La construcción del nuevo Puente Carretero que unirá las ciudades de Santa Fe y Santo Tomé continúa avanzando a paso sostenido y ya alcanza un 45% de ejecución, en lo que se perfila como una de las obras de infraestructura más relevantes de la Argentina y la región. Con una extensión total de 1.324 metros, el proyecto no solo se destaca por su magnitud, sino también por su carácter estratégico para la conectividad del área metropolitana.
Actualmente, se trata del puente en construcción más extenso del país y figura entre los proyectos viales de mayor envergadura de Sudamérica. A nivel continental, solo es superado por el puente Chacao (Chile), que conectará la Isla Grande de Chiloé con el continente mediante un viaducto de 2.754 metros y que presenta un avance cercano al 65%. Incluso, la obra santafesina supera en longitud a otras iniciativas clave como el Puente de la Bioceánica, que unirá Brasil y Paraguay con una estructura de 1.294 metros.
Avance de obra: hitos, estructuras y trabajos en ejecución
El nuevo viaducto sobre el río Salado ya alcanzó un hito significativo con el montaje de 90 vigas, lo que permitió completar 18 de los 43 vanos previstos. Este progreso refleja el ritmo sostenido de los trabajos y posiciona a la obra como la más extensa ejecutada por la provincia con financiamiento íntegramente santafesino.

Desde el punto de vista técnico, los avances también son significativos. El administrador general de la Dirección Provincial de Vialidad (DPV), Pablo Seghezzo, detalló que la infraestructura básica del puente ya alcanza un 95% de ejecución. En este sentido, detalló que se construyeron 131 de los 136 pilotes previstos, se hormigonaron 130 de las 136 columnas y se completaron 40 de los 42 cabezales, lo que representa 40 pilas terminadas.

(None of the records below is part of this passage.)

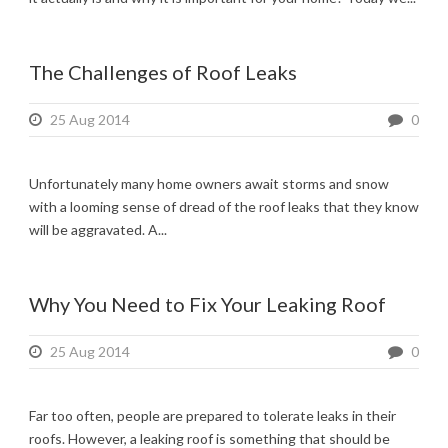
The Challenges of Roof Leaks
25 Aug 2014
0
Unfortunately many home owners await storms and snow
with a looming sense of dread of the roof leaks that they know
will be aggravated. A...
Why You Need to Fix Your Leaking Roof
25 Aug 2014
0
Far too often, people are prepared to tolerate leaks in their
roofs. However, a leaking roof is something that should be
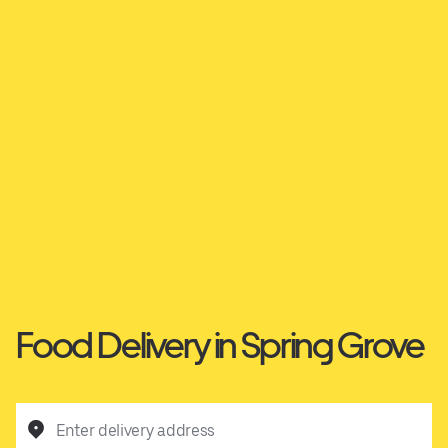
Food Delivery in Spring Grove
Enter delivery address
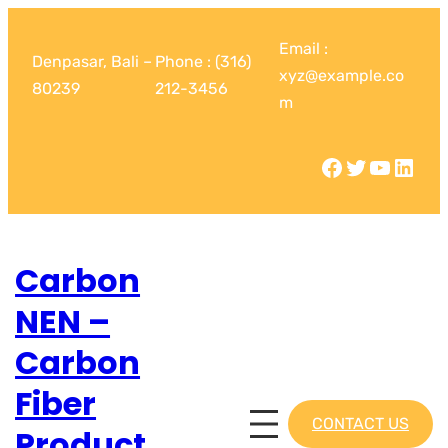
Email :
Denpasar, Bali –
Phone : (316)
xyz@example.co
80239
212-3456
m
Carbon
NEN –
Carbon
Fiber
CONTACT US
Product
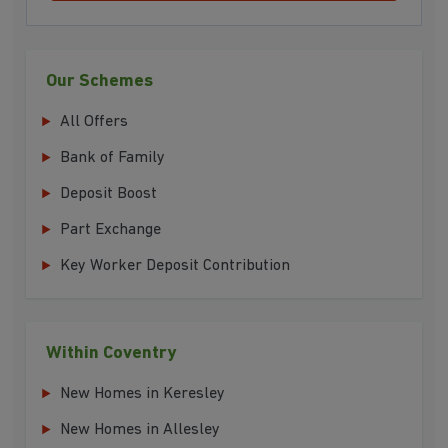
Our Schemes
All Offers
Bank of Family
Deposit Boost
Part Exchange
Key Worker Deposit Contribution
Within Coventry
New Homes in Keresley
New Homes in Allesley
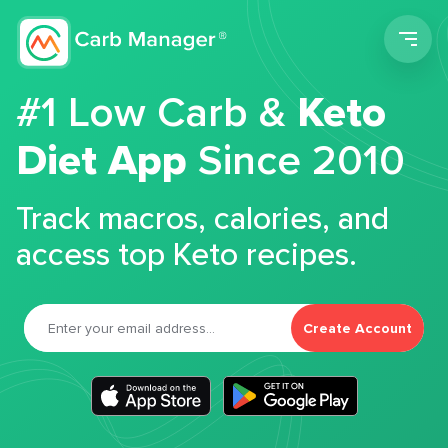
Men
#1 Low Carb &
Keto
Diet App
Since 2010
Track macros, calories, and
access top Keto recipes.
Create Account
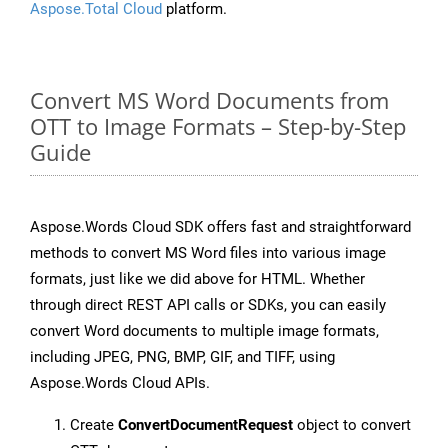
Aspose.Total Cloud
platform.
Convert MS Word Documents from
OTT to Image Formats – Step-by-Step
Guide
Aspose.Words Cloud SDK offers fast and straightforward
methods to convert MS Word files into various image
formats, just like we did above for HTML. Whether
through direct REST API calls or SDKs, you can easily
convert Word documents to multiple image formats,
including JPEG, PNG, BMP, GIF, and TIFF, using
Aspose.Words Cloud APIs.
Create
ConvertDocumentRequest
object to convert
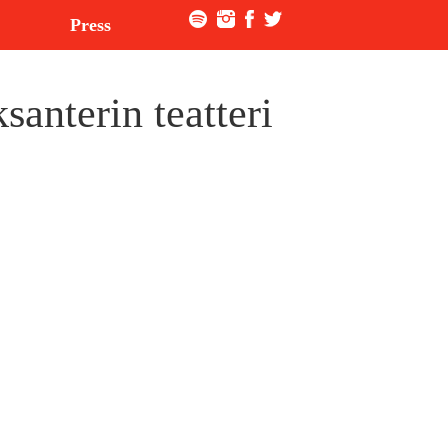
Press
anterin teatteri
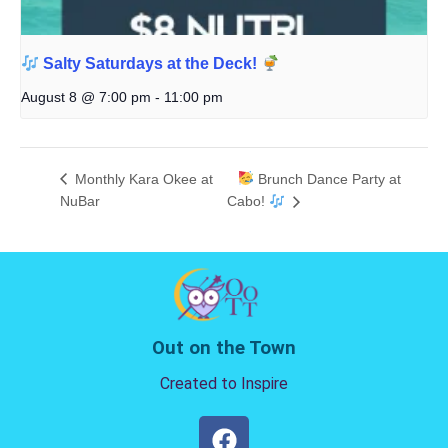
Salty Saturdays at the Deck!
August 8 @ 7:00 pm
-
11:00 pm
Monthly Kara Okee at
Brunch Dance Party at
NuBar
Cabo!
Out on the Town
Created to Inspire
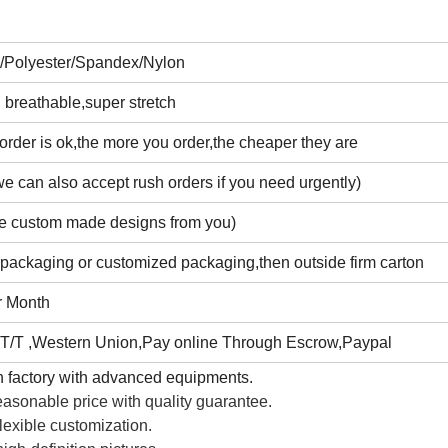
n/Polyester/Spandex/Nylon
 breathable,super stretch
rder is ok,the more you order,the cheaper they are
e can also accept rush orders if you need urgently)
e custom made designs from you)
 packaging or customized packaging,then outside firm carton
r Month
T/T ,Western Union,Pay online Through Escrow,Paypal
 factory with advanced equipments.
asonable price with quality guarantee.
lexible customization.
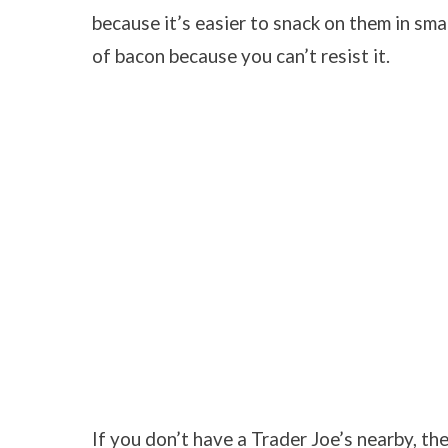
because it’s easier to snack on them in sm
of bacon because you can’t resist it.
If you don’t have a Trader Joe’s nearby, th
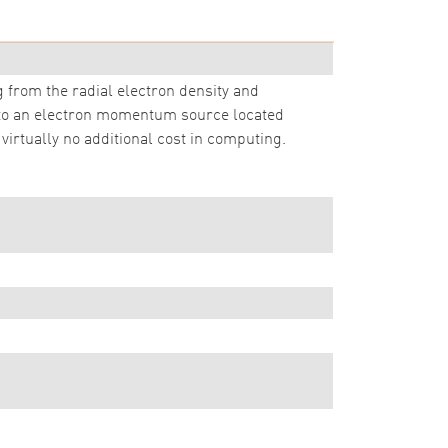
g from the radial electron density and
 to an electron momentum source located
virtually no additional cost in computing.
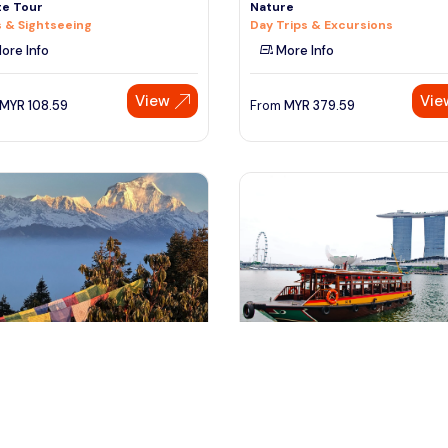
te Tour
Nature
 & Sightseeing
Day Trips & Excursions
ore Info
More Info
View
Vie
MYR
108.59
From
MYR
379.59
athmandau, Nepal
Singapore, Singapore
andu Nature Expedition Tour
Singapore River Cruise (Combin
With Night Tour)
 & Sightseeing
Tours & Sightseeing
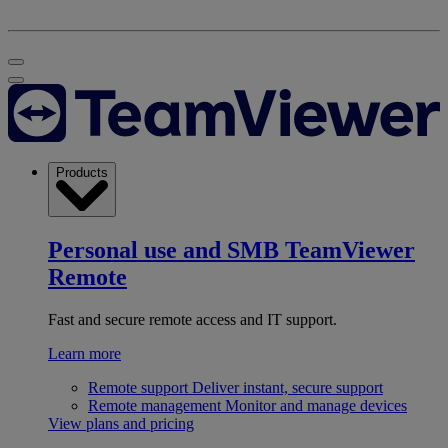
Products
Personal use and SMB
TeamViewer
Remote
Fast and secure remote access and IT support.
Learn more
Remote support
Deliver instant, secure support
Remote management
Monitor and manage devices
View plans and pricing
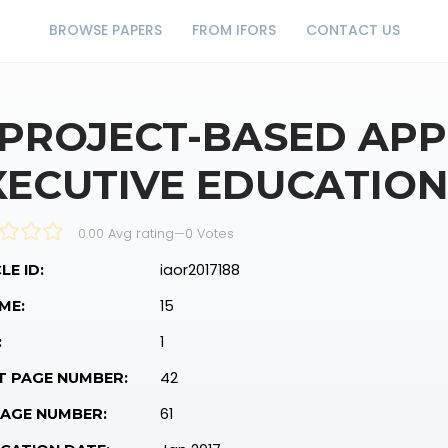
BROWSE PAPERS
FROM IFORS
CONTACT US
 PROJECT-BASED AP
XECUTIVE EDUCATIO
0.00 Avg rating
—
0
Votes
iaor2017188
LE ID:
15
ME:
1
:
42
T PAGE NUMBER:
61
PAGE NUMBER:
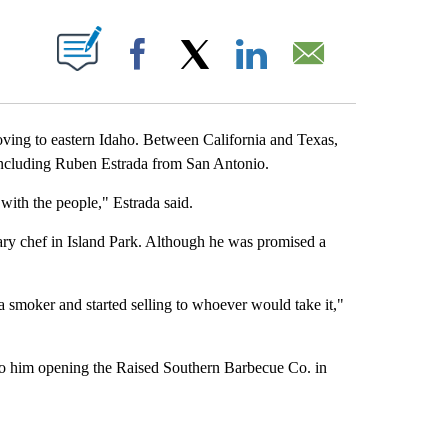
 NEW PAGES ON "".
Facebook
X
LinkedIn
Email
ving to eastern Idaho. Between California and Texas,
 including Ruben Estrada from San Antonio.
 with the people," Estrada said.
ary chef in Island Park. Although he was promised a
 smoker and started selling to whoever would take it,"
o him opening the Raised Southern Barbecue Co. in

Los trabajos pendientes se concentran en las estructuras ubicadas en el cauce activo del río Salado, donde las condiciones hidráulicas condicionan el desarrollo de las tareas. En la superestructura, ya fueron fabricadas 101 de las 215 vigas proyectadas, mientras que 17 vanos cuentan con prelosas completas y 15 tableros ya fueron hormigonados.
Además, comenzó el traslado de los equipos de la denominada “viga lanzadora” hacia el sector central del puente, una etapa clave que permitirá avanzar con el montaje de los tramos sobre el cauce principal.
Cómo avanzan los accesos en Santa Fe y Santo Tomé
En paralelo, las obras complementarias también muestran progresos en ambas cabeceras. En la ciudad de Santa Fe, la calzada norte registra 150 metros de terraplén ejecutado, 175 metros de suelo tratado con cal y 320 metros de base y calzada de hormigón. En la calzada sur se completaron 125 metros de terraplén y comenzó la instalación subterránea de redes de media tensión.

En Santo Tomé, en tanto, las tareas se concentran en la adecuación de infraestructura urbana existente. Allí avanzan los trabajos de desagües pluviales y la reconfiguración de redes de servicios esenciales como agua potable, electricidad, gas, cloacas y fibra óptica. Además, ya se iniciaron intervenciones viales sobre calle Mitre, con demoliciones, movimientos de suelo y mejoras en la subrasante.
Un plan de infraestructura vial que transforma la provincia
El nuevo Puente Carretero se enmarca en un ambicioso programa de infraestructura que impulsa Santa Fe, orientado a mejorar la conectividad y potenciar el desarrollo regional. En ese esquema, también se destacan otras obras en ejecución, como el puente del Desvío Giardino sobre el río Carcarañá, en el área metropolitana de Rosario.
En el norte provincial, el plan incluye la reciente inauguración del puente sobre el Paraná Miní en diciembre de 2024, el avance del puente Pindó, los trabajos en los puentes Moussy-La Sarita, con un 90% de ejecución, y las intervenciones iniciales en los puentes Quencho y Careé.
A estas iniciativas se suma el ensanche de los puentes San Antonio, Capivara I y Capivara II sobre la Ruta Provincial N°4, en el departamento San Cristóbal, que ya presenta un progreso global del 65%.
En conjunto, estas obras delinean un mapa de inversión pública que busca transformar la infraestructura vial santafesina. En este escenario, el nuevo puente entre Santa Fe y Santo Tomé no solo se posiciona como una pieza central del sistema, sino también como un símbolo de integración urbana y desarrollo a largo plazo para toda la región.